The film, adapted from Daniel Clowes’ graphic novel, begins with a graduation. Our sardonic heroes, Enid and Rebecca (Scarlett Johansson, now in another star level), find themselves caught in the nowhere land between high school and figuring out your path in life. Appalled by the all-American cookie cutter teens that surround them, they look to forge their way into adulthood while retaining their sanity. However, unlike Rebecca, who has a disdain for people but acknowledges the need to integrate, Enid’s journey is one of near-total rejection.
She obsesses over the obscure, whether it’s by following diners she believes to be Satanists, or her fascination with Seymour (Steve Buscemi who we can follow on Where You Watch in Lean on Peate, The Death of Stalin and Nancy), the lonely loser looking for love. These preoccupations are a way of delaying the inevitable – getting an apartment with Rebecca, getting a job, passing her summer school art class. She is trying to bludgeon her impending maturity into remission. Enid’s mission requires almost constant reinvention. Her offbeat ensembles include a 70s punk look, a sailor outfit, a fetish mask, and a striking green hair/blue Jurassic Park shirt combination. The slightest negative feedback, or sense that she may be blending in, and everything changes once again. Like a reverse chameleon, she changes in order to stand out from her environment. She mocks those who show her the slightest bit of interest, and scraps for the attention of those who don’t.

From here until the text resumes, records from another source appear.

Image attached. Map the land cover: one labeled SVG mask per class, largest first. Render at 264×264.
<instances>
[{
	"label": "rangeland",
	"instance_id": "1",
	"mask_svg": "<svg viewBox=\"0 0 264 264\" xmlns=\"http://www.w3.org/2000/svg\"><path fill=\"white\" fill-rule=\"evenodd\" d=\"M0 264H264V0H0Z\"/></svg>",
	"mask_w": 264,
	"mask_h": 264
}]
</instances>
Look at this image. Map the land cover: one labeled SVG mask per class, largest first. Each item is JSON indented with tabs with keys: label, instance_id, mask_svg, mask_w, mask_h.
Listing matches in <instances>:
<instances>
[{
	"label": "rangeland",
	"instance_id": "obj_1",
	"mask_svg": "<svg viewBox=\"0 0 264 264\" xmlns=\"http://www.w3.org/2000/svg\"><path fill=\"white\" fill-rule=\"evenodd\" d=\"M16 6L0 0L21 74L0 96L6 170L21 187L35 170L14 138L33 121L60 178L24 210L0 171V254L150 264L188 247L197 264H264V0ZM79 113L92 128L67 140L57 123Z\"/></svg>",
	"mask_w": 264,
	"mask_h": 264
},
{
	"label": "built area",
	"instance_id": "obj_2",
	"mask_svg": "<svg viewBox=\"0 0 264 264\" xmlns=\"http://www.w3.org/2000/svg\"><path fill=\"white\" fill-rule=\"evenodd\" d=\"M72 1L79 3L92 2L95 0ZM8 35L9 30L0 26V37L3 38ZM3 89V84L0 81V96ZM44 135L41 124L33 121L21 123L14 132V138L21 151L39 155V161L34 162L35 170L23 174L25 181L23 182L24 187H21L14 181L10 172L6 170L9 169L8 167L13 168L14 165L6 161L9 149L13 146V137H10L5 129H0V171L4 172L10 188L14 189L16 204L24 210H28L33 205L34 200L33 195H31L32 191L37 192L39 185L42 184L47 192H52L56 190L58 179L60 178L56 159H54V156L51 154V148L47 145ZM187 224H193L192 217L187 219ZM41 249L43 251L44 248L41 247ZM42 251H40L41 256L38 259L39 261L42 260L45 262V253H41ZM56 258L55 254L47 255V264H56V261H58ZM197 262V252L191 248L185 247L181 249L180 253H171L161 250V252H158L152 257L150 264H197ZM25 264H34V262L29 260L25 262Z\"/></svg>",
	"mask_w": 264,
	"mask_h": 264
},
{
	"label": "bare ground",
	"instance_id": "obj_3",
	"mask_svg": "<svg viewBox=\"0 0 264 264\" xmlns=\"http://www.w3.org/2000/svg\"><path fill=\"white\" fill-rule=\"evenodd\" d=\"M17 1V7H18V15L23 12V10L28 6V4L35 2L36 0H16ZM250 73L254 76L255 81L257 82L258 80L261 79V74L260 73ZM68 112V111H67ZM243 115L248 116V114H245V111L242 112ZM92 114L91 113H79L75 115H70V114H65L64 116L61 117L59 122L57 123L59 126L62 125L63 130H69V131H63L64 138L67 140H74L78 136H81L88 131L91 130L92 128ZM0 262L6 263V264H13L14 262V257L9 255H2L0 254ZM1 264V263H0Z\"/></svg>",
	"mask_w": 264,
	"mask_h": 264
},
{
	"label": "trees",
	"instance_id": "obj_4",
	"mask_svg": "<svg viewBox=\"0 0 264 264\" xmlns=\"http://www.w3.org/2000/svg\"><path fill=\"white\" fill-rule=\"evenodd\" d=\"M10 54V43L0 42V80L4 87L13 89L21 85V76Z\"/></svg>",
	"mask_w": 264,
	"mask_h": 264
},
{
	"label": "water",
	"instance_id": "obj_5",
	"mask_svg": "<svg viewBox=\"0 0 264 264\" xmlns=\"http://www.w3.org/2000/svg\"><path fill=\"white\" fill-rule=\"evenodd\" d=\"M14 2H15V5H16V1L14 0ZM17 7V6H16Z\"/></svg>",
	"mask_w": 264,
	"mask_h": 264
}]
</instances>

Watching her becomes the perfect antidote to life’s small absurdities. Those who have worn the name tags and forced smiles of customer service will revel in the vicarious thrills of her disastrous shift in a cinema concession stand, while Birch’s unspoken reactions to her off the wall art teacher (llleana Douglas) will strike a chord with those who have ever suspected they may know more than those in authority.
There is also a downside to being different. It’s not the mocking tones of the record store snobs she clashes with, it’s the increasing certainty that her bucking against responsibility will leave her abandoned. Eventually, Rebecca grows tired of waiting and follows her own path, while Enid’s experiments with Seymour lead to catastrophe, costing him everything. Her attempts to shelter herself from the phoniness of life causes collateral damage, with rebellion coming hand-in-hand with isolation.
The legacy of Enid’s complicated on-screen journey is one she would probably be appalled by. Both the film and the novel have earned a cult following, with Enid’s situation striking a chord with so many who find themselves in a similar place, at a similar time. It’s considered by many to be one of the greatest comic book movie adaptations, sticking out proudly among the corporate juggernauts. As we moved from the grungy, self-made style of ’90s into the preened, phoney ‘reality’ culture that pervades today, angry swipe against the system feels all the more significant. It’s also fitting that such an inspirational outsider would be played by an actor who herself would find herself at odds with Hollywood’s norms. While Johansson ascended to Hollywood’s glamorous elite, Birch has yet to replicate the success of her early 2000s performances. It’s something she has attributed to not being willing to play the studio game. “I tried to walk a fine line between being alluring and somewhat glamorous but maintain a strong identity and pursue things that were a little more thoughtful” she told The Guardian in 2014. “I guess nobody really wanted women to do that at that time”.
We finish with an ambiguous bus ride, unsure whether we are witnessing an end or a beginning for our favourite nonconformist. While we don’t know where she’s going, we’re certain of the inspiration she’s left. If you’ve ever felt different, if your teenage years were a symphony of awkwardness, then Enid is a role model not just to be admired, but celebrated. Meeting all rites of passage with an unimpressed stare, she comes to feel both comforted and stranded by the choices she makes, as the allies she held close eventually fold into what life expected of them. In that sense, Enid is not some glossy ideal of The Cinematic Outsider, but the painful, honest, and hilarious reality.